→ **INFORMATION PROVIDED**:
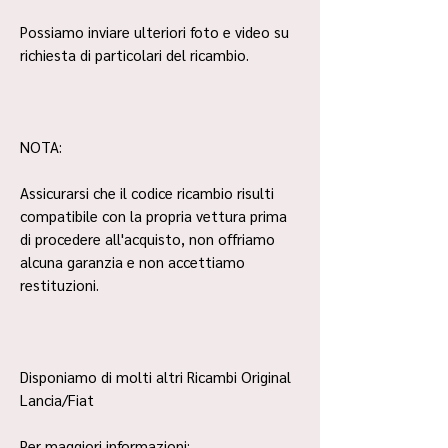
Possiamo inviare ulteriori foto e video su
richiesta di particolari del ricambio.
NOTA:
Assicurarsi che il codice ricambio risulti
compatibile con la propria vettura prima
di procedere all'acquisto, non offriamo
alcuna garanzia e non accettiamo
restituzioni.
Disponiamo di molti altri Ricambi Original
Lancia/Fiat
Per maggiori informazioni:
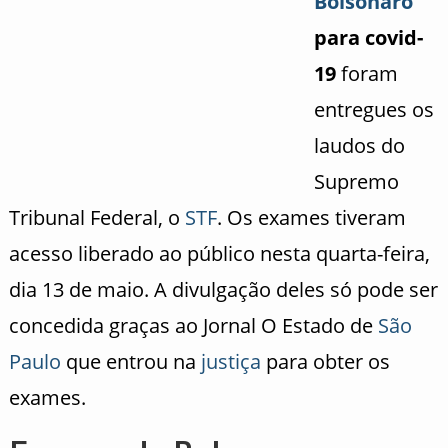
Bolsonaro
para covid-
19
foram
entregues os
laudos do
Supremo
Tribunal Federal, o
STF
. Os exames tiveram
acesso liberado ao público nesta quarta-feira,
dia 13 de maio. A divulgação deles só pode ser
concedida graças ao Jornal O Estado de
São
Paulo
que entrou na
justiça
para obter os
exames.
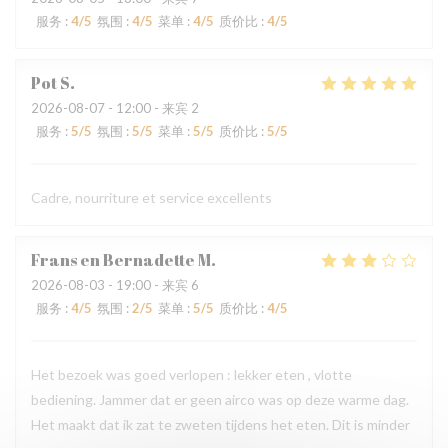
服务
:
4
/5
氛围
:
4
/5
菜单
:
4
/5
质价比
:
4
/5
Pot
S
2026-08-07
- 12:00 - 来宾 2
服务
:
5
/5
氛围
:
5
/5
菜单
:
5
/5
质价比
:
5
/5
Cadre, nourriture et service excellents
Frans en Bernadette
M
2026-08-03
- 19:00 - 来宾 6
服务
:
4
/5
氛围
:
2
/5
菜单
:
5
/5
质价比
:
4
/5
Het bezoek was goed verlopen : lekker eten , vlotte
bediening. Jammer dat er geen airco was op deze warme dag.
Het maakt dat ik zat te zweten tijdens het eten. Dit is minder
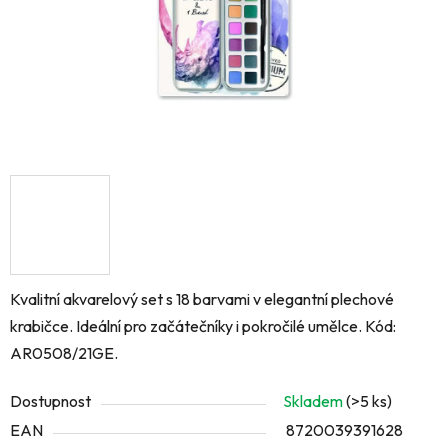
Kvalitní akvarelový set s 18 barvami v elegantní plechové
krabičce. Ideální pro začátečníky i pokročilé umělce. Kód:
AR0508/21GE.
Dostupnost
Skladem
(>5 ks)
EAN
8720039391628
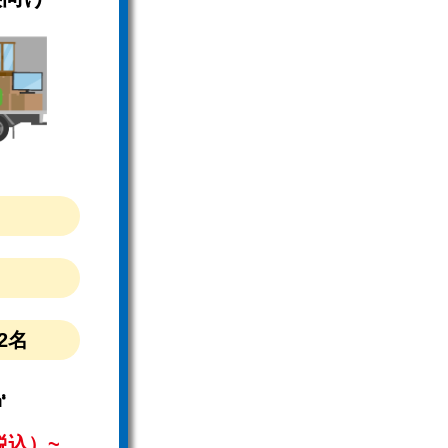
）
2名
㎥
税込）~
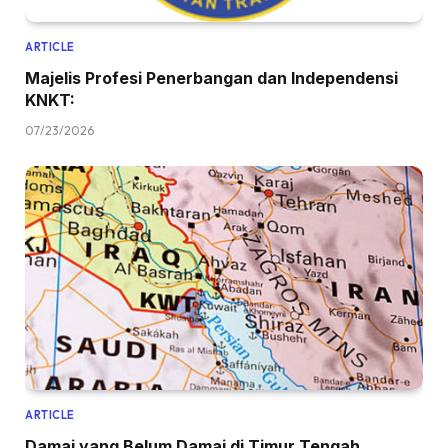
ARTICLE
Majelis Profesi Penerbangan dan Independensi
KNKT:
07/23/2026
ARTICLE
Damai yang Belum Damai di Timur Tengah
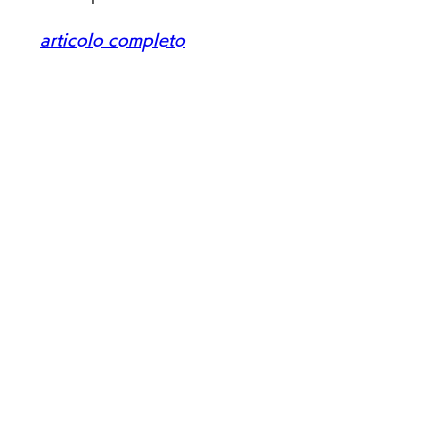
articolo completo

→ **EXERCISE DETAILS**: Could you find each line in the entries that contains the string "ricambio" and copy it?

→ **ANSWER TO THIS EXERCISE**:
richiesta di particolari del ricambio.
Assicurarsi che il codice ricambio risulti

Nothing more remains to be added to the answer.